Il s'agira dans un premier temps, d'examiner ensemble, les pays abolitionistes (seulement au nombre de quatre, au stade actuel de notre information) et les pays qui depuis au moins dix ans n'éxécutent plus les condamnés à mort (il sont sept: Comores, Cote d'Ivoire, Djibouti, Madagascar, Niger, Senegal, Togo), pour y rechercher des personnalités (juristes, médecins, intellectuels démocrates etc) favorables à notre action et les inviter à s'organiser au niveau africain. Le but étant de créer un courant abolitionniste organisé dans chacun de ces pays et entre les pays. Cette structure africaine pourra se réunir pour élaborer un plan d'action, afin de choisir sa stratégie et ses tactiques, selon ses moyens et ses forces. Les parlementaires élus, les gouvernements, les organisations internationales africaines comme l'Organisation de l'Unité Africaine, peuvent facilement etre sensibilisés, et poussés à agir, s'ils se sentent soutenus ou soumis aux pressions d'une opinion organisée et active.

Dans les conditions politiques actuelles de l'Afrique, il ne sera pas difficile de trouver des personnalités d'influence, des militants d'association comme celles de la défence des droits de l'homme, des magistrats démocrates, des avocats et meme des militants de partis politiques nationaux, pour s'associer à une bataille ponctuelle et limitée au seul objectif de l'abolition de la peine de mort.
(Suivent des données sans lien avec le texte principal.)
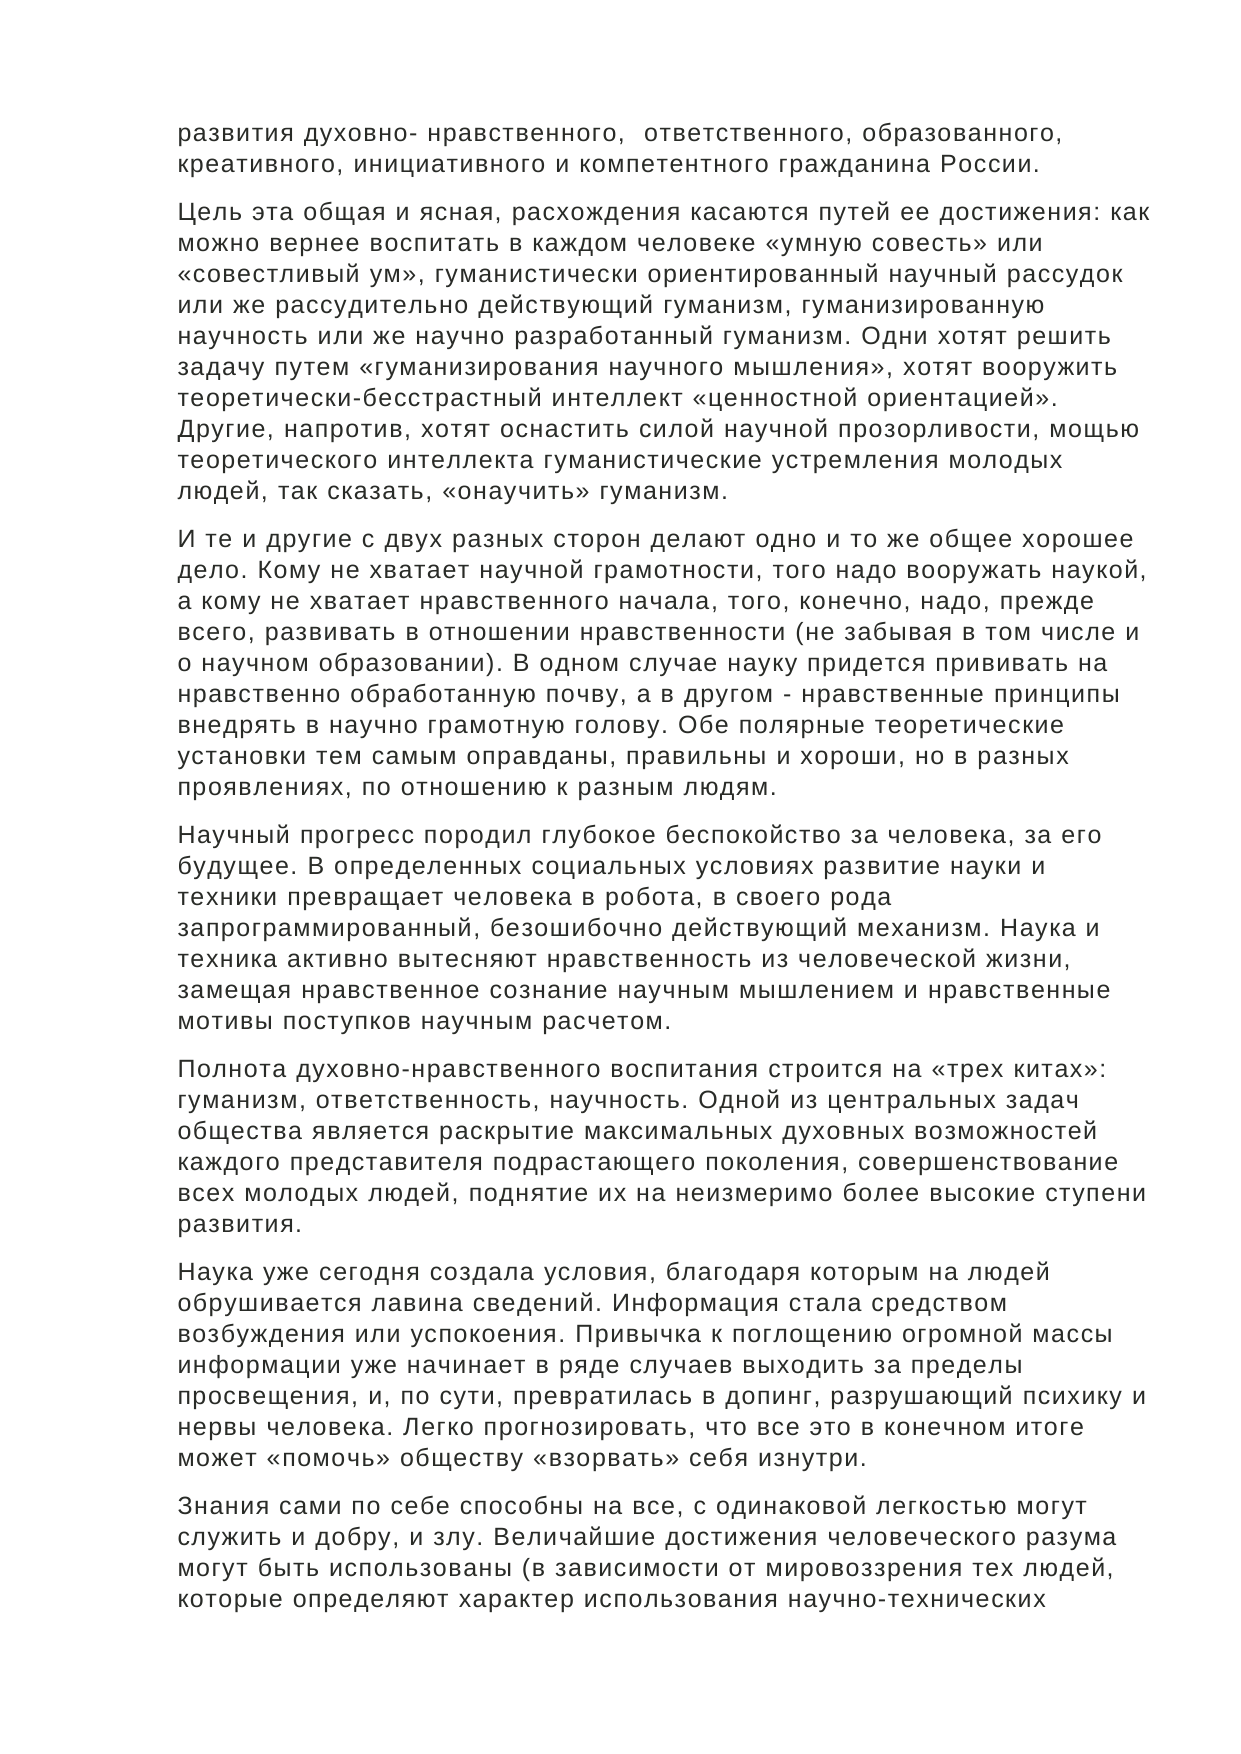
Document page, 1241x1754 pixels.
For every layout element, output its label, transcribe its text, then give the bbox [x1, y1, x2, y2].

Les six (6) pays suivants peuvent etre retenus pour une première tournée de prise de contact :

Cap-Vert (pays abolitioniste), Cote d'Ivoire, Sénégal (pays qui n'éxécute plus depuis 1967), le Togo (pays qui n'éxécute plus depuis 1978), mais aussi le Congo Brazzaville et le Bénin (pays qui maintiennent la peine de mort).

Cette proposition nous parait etre une action concrete, pour introduire la pratique transnationale et transpartitique en Afrique où, c'est par dizaines sinon par centaines, que l'on compte les partis politiques par pays.